## TASK A
Name every distinct username that heads a post in the boxing technique thread, listing each one only once.

BEGIN SELECTED EXCERPT

I do t think ive seen anyone at world level as poor as Wilder but he showed against Stiverne that he can have a good jab and judge distance well, use his feet and not over-extend. For some reason he ai t really showed that since.


----------



## Thomas Crewz (Jul 23, 2013)

Joe Calzaghe obviously the poster boy for poor punch technique. 

Really good ring general though and had stamina for days.


----------



## Slimtrae (Aug 10, 2015)

John Ruiz 2x WBA HW champ.
Technique best know for: mauling, grappling, wrestling. No major punch.

Mayorga good call. Sloppy, yet effective.


Joe Calzaghe #1. Horrible technique, looked like he was trying to hit congas fighting against Hopkins, known as Calslappy. The worst technique I can think of from champ, yet Calzaghe retired undefeated with nothing identifiable as textbook.


----------



## Curly (Aug 17, 2013)

Prince Naseem Hamed, he relied on his reflexes and power but the man had next to no technique.


----------



## gumbo2176 (May 17, 2013)

I skimmed this thread and didn't see any "love" for Leon "I don't have a driver's license" Spinks. He was one of the most awkward looking fighters I've ever seen to go as far as he did, for just a short time in the ring.


----------



## doug.ie (Jun 3, 2012)

hazza said:


> naseem hamed for me.
> 
> marco antonio barrera absolutely creamed him with his straight up orthodox style. an a-level fighter, the likes of which hamed had never faced before.
> 
> ...


agree with all of that. hated that style and loved what barerra did.

also....max bear popped into my head when first opening this thread


----------



## hazza (Sep 2, 2013)

doug.ie said:


> agree with all of that. hated that style and loved what barerra did.
> 
> also....max bear popped into my head when first opening this thread


i thought a lot of the brits would come down on me for that actually, since he was pretty much their biggest fighter at the time, besides lennox lewis. but he did have an awful boxing style and it did get exposed by barrera. i was drinking with a couple of poms back in the 90s watching a hamed fight and one of them claimed he could beat kostya tszyu. i said mate kostya would chop this cunt to pieces, and besides, they're not even in the same weight class so it'd never happen.

and barrera was the only a-class fighter he ever fought. and he walloped him easily.


----------



## doug.ie (Jun 3, 2012)

ironically (with how i felt about him)....the only time i was proper ringside for a big fight, like a sky sports main event job (was ringside for a lot of small hall shows)....was at a naseem fight....when he fought manual medina in dublin....he wasnt great that night and blamed flu afterwards.

but it shows how much i know.....to me steve robinson had a much more pleasing style to watch...but in fairness to naseem, what he did worked and took him right up to top level, even if a modern day great beat him well


----------



## gumbo2176 (May 17, 2013)

END SELECTED EXCERPT
BEGIN DATA FOR THIS TASK

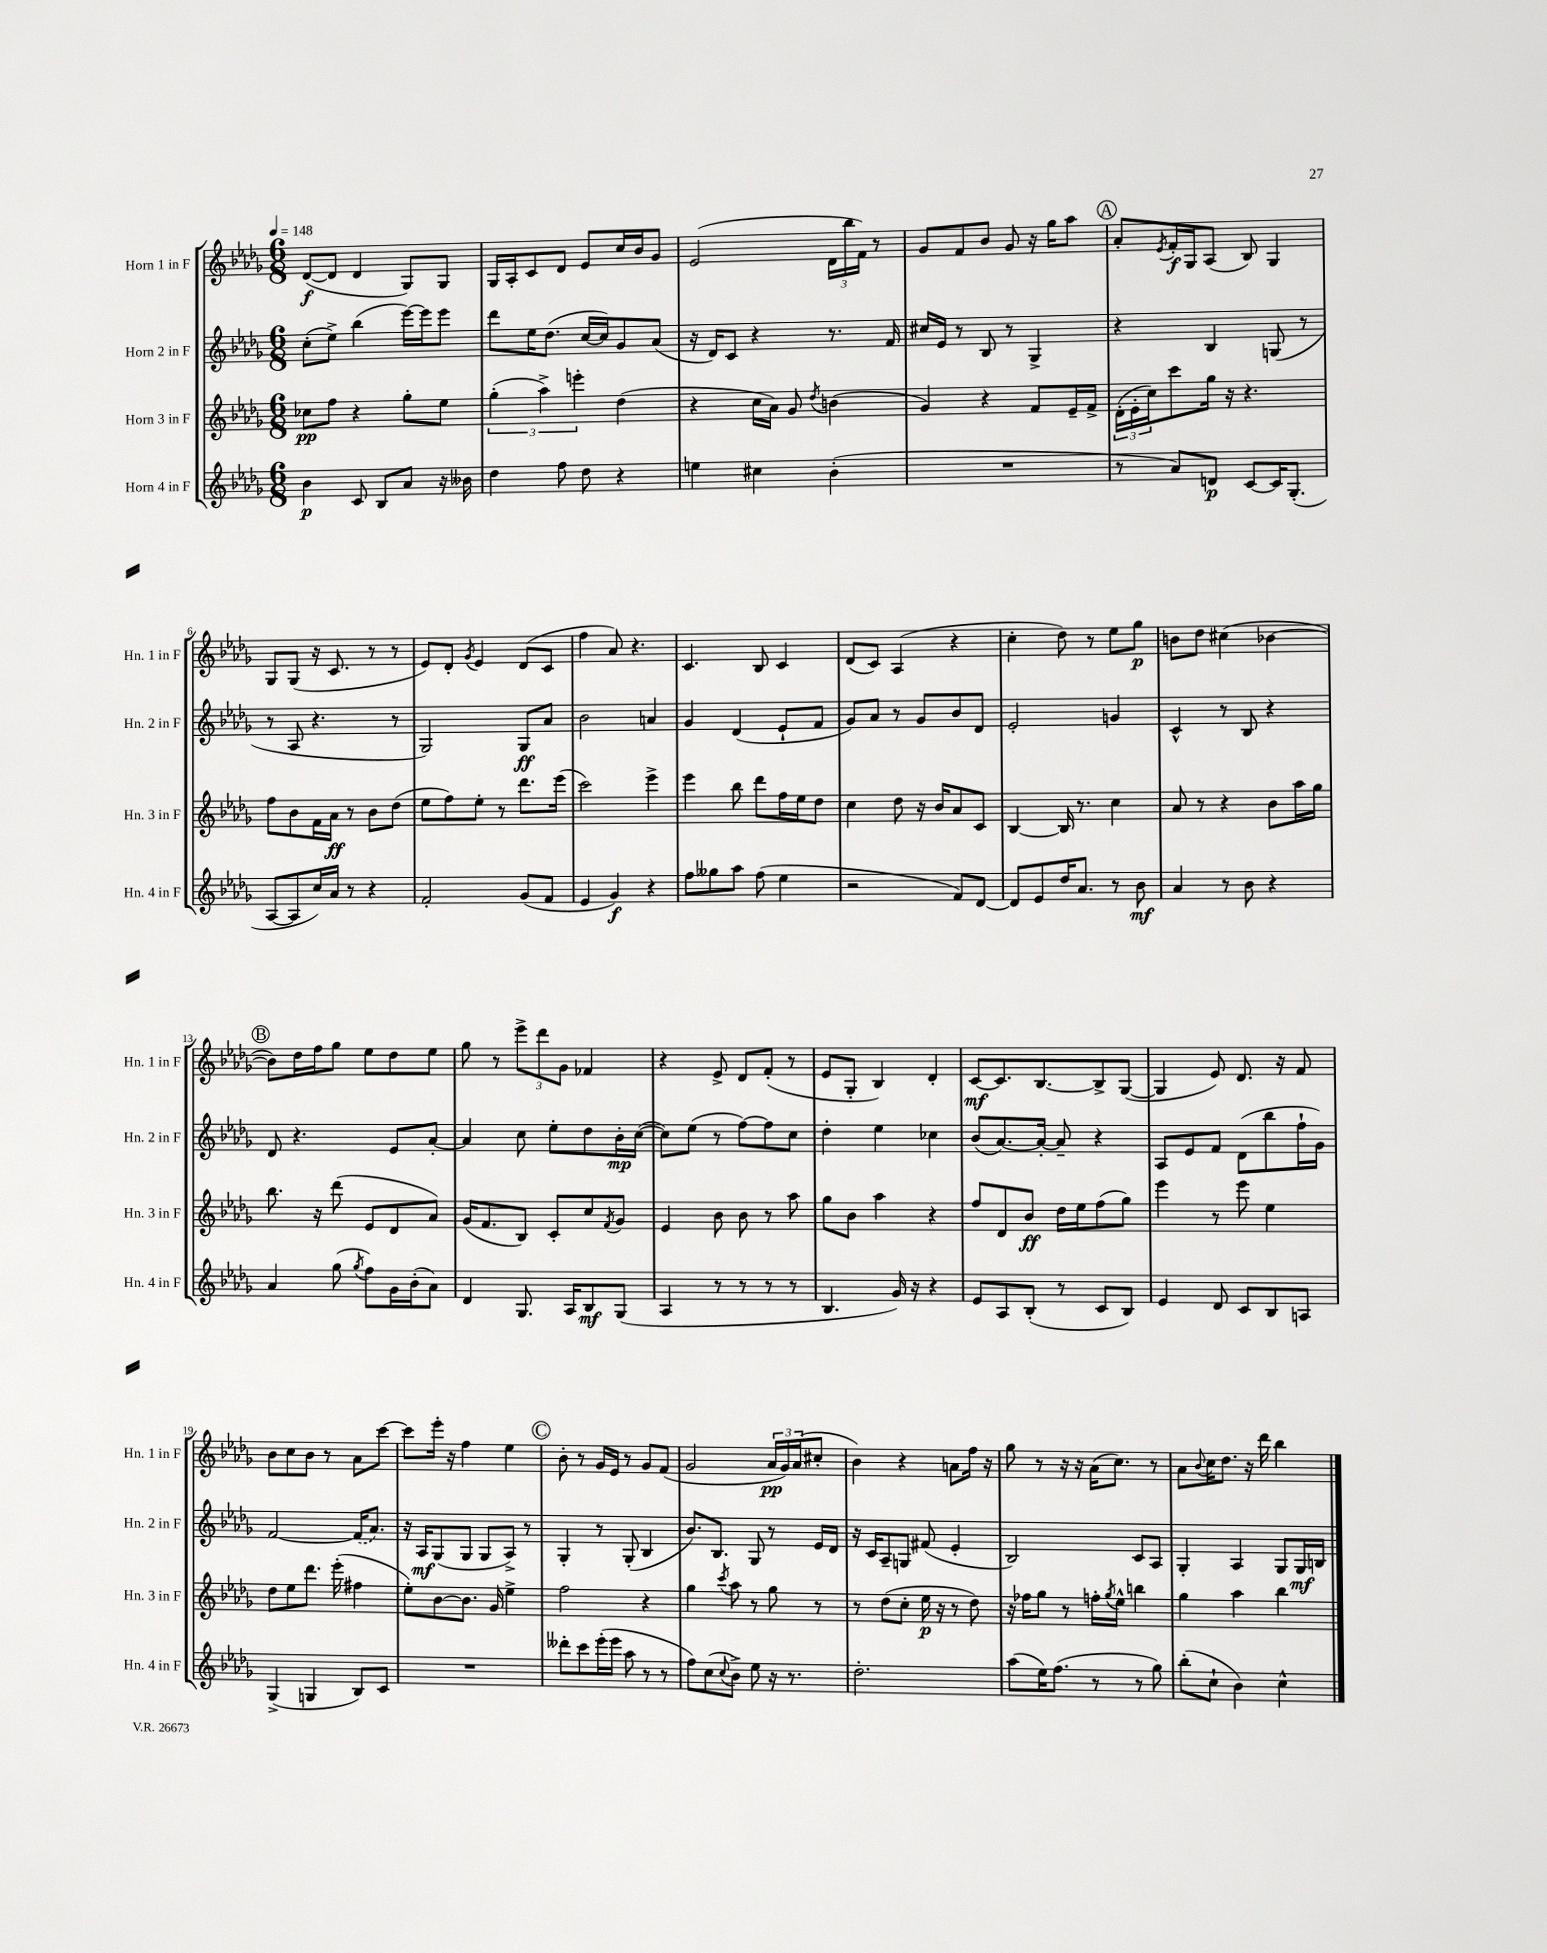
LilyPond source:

<<
\new StaffGroup <<
\new Staff = "s0" \with { instrumentName = "Horn 1 in F" shortInstrumentName = "Hn. 1 in F" } {
    \clef treble \key des \major \numericTimeSignature \time 6/8 \tempo 4 = 148
    des'8~\f( des'8 des'4 ges8) ges8 |
    ges16 aes16-. c'8 des'8 ees'8 c''16 bes'16 ges'8 |
    ees'2( \tuplet 3/2 { des'16 bes''16 f'16) } r8 |
    ges'8 f'8 bes'8 ges'8 r16 ges''16 aes''8 |
    \mark \markup { \circle "A" } aes'8-. \acciaccatura { ees'8 } f'16-.\f ges16 aes8( bes8) ges4 |
    ges8 ges8( r16 c'8. r8 r8 |
    ees'8) des'8-. \acciaccatura { ges'8 } ees'4 des'8( c'8 |
    f''4 aes'8) r4. |
    c'4. bes8 c'4 |
    des'8( c'8) aes4( r4 |
    c''4-. des''8) r8 ees''8 ges''8\p |
    b'8 des''8 cis''4( bes'4~ |
    \mark \markup { \circle "B" } bes'8) des''16 f''16 ges''8 ees''8 des''8 ees''8 |
    ges''8 r8 \tuplet 3/2 { ees'''8-> des'''8 ges'8 } fes'4 |
    r4 ees'8-> des'8 f'8-.( r8 |
    ees'8 ges8-. bes4) des'4-. |
    c'8~\mf c'8. bes8.~ bes8-> ges8~( |
    ges4 ees'8) des'8. r16 f'8 |
    bes'8 c''8 bes'8 r8 aes'8 c'''8~ |
    c'''8 ees'''16-. r16 f''4 ees''4 |
    \mark \markup { \circle "C" } bes'8-. r8 ges'16 ees'16 r8 ges'8 f'8( |
    ges'2 \tuplet 3/2 { aes'16\pp ges'16) aes'16( } cis''8-. |
    bes'4) r4 a'8 f''16 r16 |
    ges''8 r8 r16 r16 aes'16( c''8.) r8 |
    aes'8 \appoggiatura { bes'8 } c''16 des''8. r16 des'''16 bes''4 \bar "|." |
}
\new Staff = "s1" \with { instrumentName = "Horn 2 in F" shortInstrumentName = "Hn. 2 in F" } {
    \clef treble \key des \major \numericTimeSignature \time 6/8
    c''8-.( ees''8->) bes''4( ees'''16~) ees'''16 ees'''8 |
    des'''8 ees''16 des''8.( c''16~ c''16) ges'8 aes'8( |
    r16 des'16) c'8 r4 r8. f'16 |
    cis''16 ees'16 r8 bes8 r8 ges4-> |
    \mark \markup { \circle "A" } r4 bes4 g8( r8 |
    r8 aes8 r4. r8 |
    ges2) ges8\ff aes'8 |
    bes'2 a'4 |
    ges'4 des'4( ees'8-! f'8 |
    ges'8) aes'8 r8 ges'8 bes'8 des'8 |
    ees'2-. g'4 |
    c'4-^ r8 bes8 r4 |
    \mark \markup { \circle "B" } des'8 r4. ees'8 aes'8~-. |
    aes'4 c''8 ees''8-. des''8 bes'16-.\mp c''16~( |
    c''8) ees''8( r8 f''8~) f''8 c''8 |
    des''4-. ees''4 ces''4 |
    bes'8( aes'8.~) aes'16~-. aes'8-- r4 |
    aes8 ees'8 f'8 des'8( bes''8 f''16-! ges'16) |
    f'2~ \once \slurDashed f'16( aes'8.) |
    r16 aes16\mf ges8( ges8 ges8 aes8->) r8 |
    \mark \markup { \circle "C" } ges4-. r8 ges8-.( bes4 |
    bes'8.) bes8. ges8 r8 ees'16 des'16 |
    r16 c'16 aes8-- g8 fis'8( ees'4-. |
    bes2) c'8 aes8 |
    ges4-. aes4 ges8 ges16\mf b16 \bar "|." |
}
\new Staff = "s2" \with { instrumentName = "Horn 3 in F" shortInstrumentName = "Hn. 3 in F" } {
    \clef treble \key des \major \numericTimeSignature \time 6/8
    ces''8\pp f''8 r4 ges''8-. ees''8 |
    \tuplet 3/2 { ges''4-.( aes''4->) e'''4-. } des''4( |
    r4 c''16 aes'16) ges'8 \acciaccatura { des''8 } b'4( |
    ges'4) r4 f'8 ees'16-- f'16-> |
    \mark \markup { \circle "A" } \tuplet 3/2 { des'16-.( ees'16-. c''16) } c'''8 ges''16 r16 r4. |
    f''8 bes'8 f'16 aes'16\ff r8 bes'8 des''8( |
    ees''8 f''8) ees''8-. r8 des'''8. ees'''16( |
    c'''2) ees'''4-> |
    ees'''4 bes''8 des'''8 f''16 ees''16 des''8 |
    c''4 des''8 r16 bes'16 aes'8 c'8 |
    bes4~ bes16 r8. c''4 |
    aes'8 r8 r4 bes'8 aes''16 ges''16 |
    \mark \markup { \circle "B" } bes''8. r16 des'''8( ees'8 des'8 aes'8) |
    ges'16( f'8. bes8) c'8-. c''8 \acciaccatura { f'8 } ges'8 |
    ees'4 bes'8 bes'8 r8 aes''8 |
    ges''8 bes'8 aes''4 r4 |
    f''8 des'8 bes'8\ff des''16 ees''16 f''8( ges''8) |
    ees'''4 r8 ees'''8 ees''4 |
    des''8 ees''8 des'''8. ees'''16-.( fis''4 |
    ees''8-.) bes'8~ bes'8. ges'16 ees''4-> |
    \mark \markup { \circle "C" } f''2 r4 |
    ges''4 \acciaccatura { c'''8 } aes''8 r8 ges''8 r8 |
    r8 des''8( c''8-. ees''16\p r16 r8 des''8) |
    r16 fes''16 ges''8 r8 f''16-. \acciaccatura { ges''8 } ees''16-^ b''4 |
    ges''4 aes''4 bes''4 \bar "|." |
}
\new Staff = "s3" \with { instrumentName = "Horn 4 in F" shortInstrumentName = "Hn. 4 in F" } {
    \clef treble \key des \major \numericTimeSignature \time 6/8
    bes'4\p c'8 bes8 aes'8 r16 beses'16 |
    des''4 f''8 des''8 r4 |
    e''4 cis''4 bes'4-.( |
    R2. |
    \mark \markup { \circle "A" } r8 aes'8) d'8\p c'8~ c'16 ges8.-.( |
    aes8~ aes8 c''16) aes'16 r8 r4 |
    f'2-. ges'8( f'8 |
    ees'4 ges'4\f) r4 |
    f''8 geses''8 aes''8 f''8( ees''4 |
    r2 f'8) des'8~ |
    des'8 ees'8 des''16 aes'8. r8 bes'8\mf |
    aes'4 r8 bes'8 r4 |
    \mark \markup { \circle "B" } aes'4 ges''8( \acciaccatura { ges''8 } f''8) ges'16 bes'16-.( aes'8) |
    des'4 ges8. aes16 bes8\mf ges8( |
    aes4 r8 r8 r8 r8 |
    bes4. ges'16) r16 r4 |
    ees'8 aes8 bes8-.( r8 c'8 bes8) |
    ees'4 des'8 c'8 bes8 a8 |
    ges4->( g4 bes8) c'8 |
    R2. |
    \mark \markup { \circle "C" } deses'''8-. c'''8 ees'''16-.( ees'''16 aes''8 r8 r8 |
    f''8) c''8( \appoggiatura { c''8 } bes'8->) ees''8 r16 r8. |
    des''2.-. |
    aes''8( ees''16) f''8.( r8 r8 ges''8) |
    bes''8-.( c''8-! bes'4) c''4-^ \bar "|." |
}
>>
>>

END DATA FOR THIS TASK

## TASK B
How many lines of the listing contain the string "acciaccatura"? Reply with the number alone.

## FULL RESPONSE A
Thomas Crewz, Slimtrae, Curly, gumbo2176, doug.ie, hazza

## FULL RESPONSE B
7